ABSTRACT

THE conclusion of a military and political alliance between Japan and the European dictatorships, the emergence of an almost exclusively military government, the abolition of all political parties and a number of other totalitarian symptoms in Japan frequently lead to the belief that the structure of the Japanese state is very much the same as that of National-Socialist Germany and Fascist Italy before its downfall and that government in all three is or used to be conducted on more or less identical lines. This is only partly true and therefore misleading. While totalitarian ideas are older and have deeper roots in Japan than in the Western dictatorships, present-day Japan is nevertheless not nearly as thoroughly organised on totalitarian lines as Hitler’s Germany. The reason for this is simple, and it explains much that seems puzzling and contradictory in Japanese government. Japan has evolved her totalitarian system gradually, in stages and interrupted by frequent relapses. Since Pearl Harbour and the formation of a military cabinet under General Tojo this development towards outright totalitarian government had been greatly accelerated, but it received a sudden check with the fall of Tojo on July 18, 1944. In Germany, on the other hand, the totalitarian system did not develop gradually through several decades but was imposed, readymade, from one day to the next.

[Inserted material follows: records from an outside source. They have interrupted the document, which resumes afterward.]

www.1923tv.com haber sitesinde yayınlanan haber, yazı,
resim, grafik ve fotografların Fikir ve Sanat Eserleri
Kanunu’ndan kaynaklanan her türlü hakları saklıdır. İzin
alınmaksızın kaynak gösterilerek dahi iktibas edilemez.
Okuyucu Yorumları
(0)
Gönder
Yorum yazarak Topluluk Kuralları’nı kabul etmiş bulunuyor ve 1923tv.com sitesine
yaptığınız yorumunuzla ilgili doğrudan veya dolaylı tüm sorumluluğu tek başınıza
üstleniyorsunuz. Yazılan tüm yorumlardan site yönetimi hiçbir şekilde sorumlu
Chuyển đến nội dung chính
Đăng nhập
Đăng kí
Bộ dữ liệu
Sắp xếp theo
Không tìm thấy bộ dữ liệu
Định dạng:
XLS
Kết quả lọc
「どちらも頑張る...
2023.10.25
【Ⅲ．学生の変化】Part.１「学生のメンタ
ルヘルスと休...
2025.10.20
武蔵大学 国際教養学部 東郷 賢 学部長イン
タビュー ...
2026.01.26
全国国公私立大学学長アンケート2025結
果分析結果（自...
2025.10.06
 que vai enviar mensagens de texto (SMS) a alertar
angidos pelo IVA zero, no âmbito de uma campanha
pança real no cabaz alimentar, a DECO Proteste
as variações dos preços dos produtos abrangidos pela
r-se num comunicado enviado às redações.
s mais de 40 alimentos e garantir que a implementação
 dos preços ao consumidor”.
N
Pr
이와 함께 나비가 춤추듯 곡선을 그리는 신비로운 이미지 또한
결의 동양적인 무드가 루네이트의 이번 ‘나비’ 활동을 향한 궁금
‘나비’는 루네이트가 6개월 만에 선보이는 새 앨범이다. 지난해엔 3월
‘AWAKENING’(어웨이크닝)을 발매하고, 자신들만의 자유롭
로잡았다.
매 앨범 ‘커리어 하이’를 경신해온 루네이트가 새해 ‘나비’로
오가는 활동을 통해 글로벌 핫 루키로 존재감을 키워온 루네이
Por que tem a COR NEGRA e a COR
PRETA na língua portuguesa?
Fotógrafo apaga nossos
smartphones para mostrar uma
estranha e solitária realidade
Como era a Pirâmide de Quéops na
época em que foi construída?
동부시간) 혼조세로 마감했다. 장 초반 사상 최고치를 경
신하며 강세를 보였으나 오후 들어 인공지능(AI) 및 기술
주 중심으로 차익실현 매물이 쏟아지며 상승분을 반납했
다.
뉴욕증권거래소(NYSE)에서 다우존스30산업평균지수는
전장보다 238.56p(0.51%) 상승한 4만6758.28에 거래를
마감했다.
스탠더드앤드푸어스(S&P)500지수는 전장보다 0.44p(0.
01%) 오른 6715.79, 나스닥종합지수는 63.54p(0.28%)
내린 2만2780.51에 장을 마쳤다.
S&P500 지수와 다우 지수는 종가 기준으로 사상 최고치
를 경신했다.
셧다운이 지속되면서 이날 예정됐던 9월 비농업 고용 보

On assuming power Hitler and his associates immediately set about putting into effect a scheme worked out long in advance and providing for every aspect of national and public life, and every, or almost every, contingency arising from it. The blue-print for Dr. Goebbels’ Propaganda Ministry was ready to be put into execution the moment it was required, as was the plan for the abolition of political parties and many other measures. If delays occurred, if half-measures were taken and temporary expedients adopted, it was not because Hitler did not know what to do next but because he was wondering how best to do it. The strait-jacket of “thought control” was hanging ready from the peg, and it was merely a question of catching the prospective prisoner at an opportune moment and to fit it on.